Story of O)))

Sasha Frere-Jones on Sunn O)))

Sunn O))) performing at Brooklyn Steel on April 25, 2019. Photo: A.F. Cortes.

EARLIER THIS YEAR, the French composer and artist Éliane Radigue published an essay called “Time Is of No Importance” in a collection called Spectres. In it, she writes: “Like plants, immobile but always growing, my music is never stable. It is ever changing. But the changes are so slight that they are almost imperceptible, and only become apparent after the fact.” The music of SUNN O))) lives in a similar balance, alive and immobile, exceptionally loud but not cruel.

For their show at Brooklyn Steel on April 25, the core duo of guitarists Stephen O’Malley and Greg Anderson were joined by Tim Midyett on bass, Tomas Nieuwehnhuizen on Moog Rogue, and Steve Moore on keyboards and trombone. Their new album, Life Metal (2019), represents their fullest sound in twenty years of work, which is not to say it’s their best. The scale for judging Sunn O)))’s work is not the same as evaluating other kinds of composition and performance. So much labor goes into the physical armature of their guitars (detuned to A or B) and various, carefully calibrated amplifiers that from the moment their music begins, it tells you as much about the mood of a Sunn O))) recording as the sequence of chords that follows the first moment. It’s like looking at the ocean or having that first sip of a Coke with ice—the duration will be meaningful, but the scope of the thing itself is there in the very first moment.
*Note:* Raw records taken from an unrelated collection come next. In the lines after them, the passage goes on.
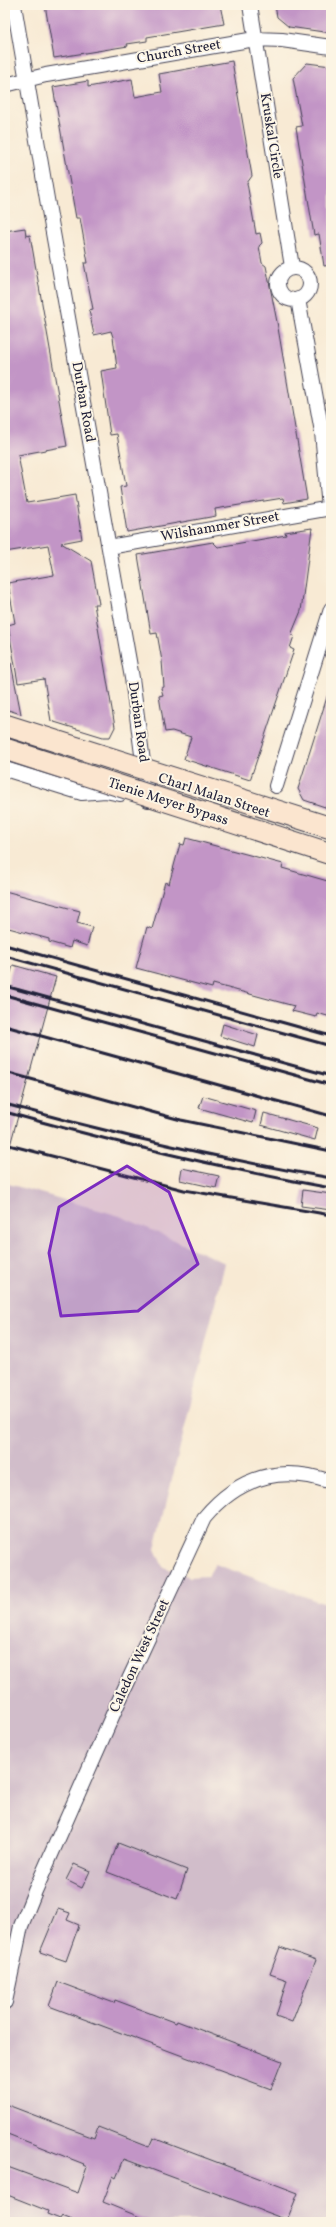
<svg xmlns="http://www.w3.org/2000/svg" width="336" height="2227" font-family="Vollkorn,serif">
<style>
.industrial{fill:#d1bdca}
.building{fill:#c295c6}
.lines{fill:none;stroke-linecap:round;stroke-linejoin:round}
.street-casing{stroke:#424052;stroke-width:16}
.street{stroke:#fff;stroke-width:14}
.rail{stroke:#22223b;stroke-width:3}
.secondary-bridge-casing{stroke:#424052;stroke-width:23;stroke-linecap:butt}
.secondary-bridge{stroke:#fbe5cf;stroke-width:21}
.marked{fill:#7b2cbf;fill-opacity:0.2;stroke:#7b2cbf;stroke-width:3;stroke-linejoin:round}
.labels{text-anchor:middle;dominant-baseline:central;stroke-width:4;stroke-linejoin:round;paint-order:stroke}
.street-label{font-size:14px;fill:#22223b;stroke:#fcf5e5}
</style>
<rect width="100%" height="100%" fill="#fcf5e5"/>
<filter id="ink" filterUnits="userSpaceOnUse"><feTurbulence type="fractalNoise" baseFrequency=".025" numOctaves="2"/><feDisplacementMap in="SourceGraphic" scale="8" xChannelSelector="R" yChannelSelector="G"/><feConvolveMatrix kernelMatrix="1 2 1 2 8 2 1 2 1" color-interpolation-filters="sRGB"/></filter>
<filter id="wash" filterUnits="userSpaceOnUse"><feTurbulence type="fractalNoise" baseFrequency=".012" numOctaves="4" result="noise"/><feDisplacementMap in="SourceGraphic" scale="16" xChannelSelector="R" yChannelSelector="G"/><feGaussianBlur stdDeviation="0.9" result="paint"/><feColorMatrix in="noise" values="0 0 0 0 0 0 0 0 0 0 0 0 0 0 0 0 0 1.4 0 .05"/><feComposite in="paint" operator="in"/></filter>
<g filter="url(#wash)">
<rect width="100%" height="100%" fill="#f8ead4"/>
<path class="industrial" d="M5,1183L120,1216L225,1263L155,1549L163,1567L190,1577L208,1576L215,1564L331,1606V2222H5Z"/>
<g id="blocks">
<path class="building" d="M45,5H220L224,24L147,37V41L127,44L128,46L54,58Z
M275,5H331V33L289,27L277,17Z
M232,61L252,176L247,183L256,234L260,233L262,243L259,246L262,263L266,266L277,322L307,499L284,503L283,498L215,509L216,516L127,532L120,487L126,486L117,434L110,435L101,371L117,368L113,337L111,331L94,335L89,310L93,309L84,263H88L80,218H76L53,87L88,81V87L132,79L135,97L162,92L159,74Z
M307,63L331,66V265L324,266L319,234L314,235L296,127L302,126L293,78Z
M25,228L26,236L30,235L67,446L18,455L27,503L75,495L82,539L61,543L91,561L99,604H94L115,727L110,737H103L51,721L44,679L18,683L8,625L15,623L8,583L54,575L48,545L5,552V231Z
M312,528L301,611L291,635L294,636L290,648L294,650L250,780L184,759L191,737L172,731L165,732L159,696L163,695L161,688L164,687L162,661L157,633L151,634L138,555L213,542L218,547L286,535L285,532Z
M11,663L21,714L5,709V664Z
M328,694L331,695V809L304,800L298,789Z
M186,838L283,864L282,868L331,882V1017L317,1013L316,1017L292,1011L294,1006L213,984L212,988L136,968L147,927L152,929L165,882L169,884L180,844L184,845Z
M5,891L80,911L77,923L92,927L87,946L72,941L70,948L49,942V939L5,927Z
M13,965L56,977L9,1149H5V993Z
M223,1024L258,1035L255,1047L220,1036Z
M203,1096L256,1111L253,1123L199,1108Z
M264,1113L318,1128L315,1140L261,1125Z
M182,1168L219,1176L216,1188L180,1180Z
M303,1190L331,1194V1210L301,1206Z
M118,1843L187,1870L177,1899L107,1872Z
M74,1864L90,1871L82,1888L66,1880Z
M58,1909L70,1913L67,1920L79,1925L66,1961L40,1952Z
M280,1947L316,1960L292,2022L276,2016L287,1980L270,1974Z
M58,1982L114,2003L115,2000L176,2023L177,2021L282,2061L271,2089L49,2006Z
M5,2104L94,2138L98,2127L149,2147L153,2138L298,2193L287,2220L124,2159L116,2178L113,2176L103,2202L152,2222H78L62,2216L60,2219L47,2214L48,2211L5,2194V2166L78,2193L87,2167L83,2165L84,2164L5,2133Z"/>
</g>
</g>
<g filter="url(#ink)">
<use href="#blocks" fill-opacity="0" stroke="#424052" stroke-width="1"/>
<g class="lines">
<defs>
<path id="street" d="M14,5L47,199L132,678L148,800
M250,5L292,267
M5,85L46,75L255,39L282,40L331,47
M278 284a16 16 0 1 1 32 0a16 16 0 1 1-32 0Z
M298,299L322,432L329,508
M109,547L331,508
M5,769L82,793L105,791L120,794
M276,786L331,609
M5,2002L21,1926L35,1891L118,1703L204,1518C238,1477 280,1464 331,1482"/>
</defs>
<use href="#street" class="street-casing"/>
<use href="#street" class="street"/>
<path class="rail" d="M5,945L331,1036
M5,956L331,1046
M5,986L331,1076
M5,995L331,1085
M5,1026L331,1116
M5,1072L181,1120L331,1151
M5,1104C113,1134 221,1159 331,1178
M5,1112C113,1142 221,1168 331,1188
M5,1144L184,1190L331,1215"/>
<defs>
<path id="secondary-bridge" d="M5,725L331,828
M5,749L331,854"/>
</defs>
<use href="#secondary-bridge" class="secondary-bridge-casing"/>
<use href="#secondary-bridge" class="secondary-bridge"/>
</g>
</g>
<path class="marked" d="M127,1166L169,1192L198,1264L138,1311L61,1316L49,1253L59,1207Z"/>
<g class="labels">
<g class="street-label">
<text transform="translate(179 52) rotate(-10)">Church Street</text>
<text transform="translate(271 136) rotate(81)">Kruskal Circle</text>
<text transform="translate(83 402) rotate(80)">Durban Road</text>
<text transform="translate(220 527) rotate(-10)">Wilshammer Street</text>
<text transform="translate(138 722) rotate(82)">Durban Road</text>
<text transform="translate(214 796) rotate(18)">Charl Malan Street</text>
<text transform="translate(168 802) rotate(18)">Tienie Meyer Bypass</text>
<text transform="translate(140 1656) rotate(-65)">Caledon West Street</text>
</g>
</g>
<rect width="336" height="2227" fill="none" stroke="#fcf5e5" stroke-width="20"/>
</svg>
At Brooklyn Steel, the band followed a protocol that’s become more or less standard. White haze slowly fills the room, and, after a pause of about fifteen minutes, men in black monk robes take the stage. A chord is struck. Multiple guitars play the chord as well and, and that’s it. Nothing is visible beyond the clouds and there are no cues to indicate that anything else will happen beyond this one chord. The pitches change, and it takes several minutes to adjust to this implausibly loud and febrile presence. Minor variations in harmonic overtones beat like small waves lapping each other. Your eyes kinda jiggle. Whatever you’re standing on is humming at its own frequency. The word immersive gets used a lot with Sunn O))), which isn’t exactly wrong, in that the sea is big enough to subsume anything. The experience isn’t quite as claustrophobic as an immersion sounds because you’re witnessing a mutating, living thing, and it does not mean to harm you, or drown you.

Sunn O))) performing at Brooklyn Steel on April 25, 2019. Photo: A.F. Cortes.

Their set was a ninety-minute continuum drawn from Life Metal and an album that will come out later this year, Pyroclasts. The one exception was a composition called “Candlegoat” from 2005’s Black One. If it seems like this is something I could figure out in the heat of the moment, that is a deception. A high melody line in “Troubled Air” tipped me off, but other than that, I had no idea what was going on, and wasn’t much worried.

The air circulation system at Brooklyn Steel seems pretty robust, so the white fog continually filled the stage then receded into the vents, revealing our five friends in their robes. Sunn O))) have worked extensively with the singer Attila Csihar, who is not on the current tour. Without a singer to focus the eye and create a dramatic narrative, the music fell back on absolute essentials. A pleasant rolling, interlocking sequence took root. Anderson and O’Malley signaled the band with slow, deliberate moves. A picking arm would go up, and a hand would curl slightly. The elected chord retains its seat, continuing to ring. The hand comes down, not quickly, and then strums, and the notes all shift. It all happens more slowly than whatever you are imagining. O’Malley is fairly calm about it, while Anderson brings a more classically metal sense of theater to the process. He would throw his head back and offer his Les Paul guitar up to the sky and then bucket forward when the new chord hit. He stopped to drain a bottle of wine several times while the sound was vibrating, then handed the bottle to Moore and shifted to the next chord.

Lighting designer Anne Weckström was nothing short of remarkable, blending colors and staking out physical space with her compositions. Many of her color combinations evoked Samantha Keely Smith’s paintings that accompany Life Metal, turbid whorls of cream and earth tones that echo J. M. W. Turner, if one of his ships had run aground in a wet forest.

When the sustain and resonance was looping back on itself and feeling static, Weckström used the less hazy moments to fire off a dozen vertical white spots. Towards the end of the set, she hit a deep, hot magenta so notable that the people around me who hadn’t touched their phones all evening grabbed them to take a picture. One of them looked at his shots, sadly, after the show: “Couldn’t even sort of capture it.”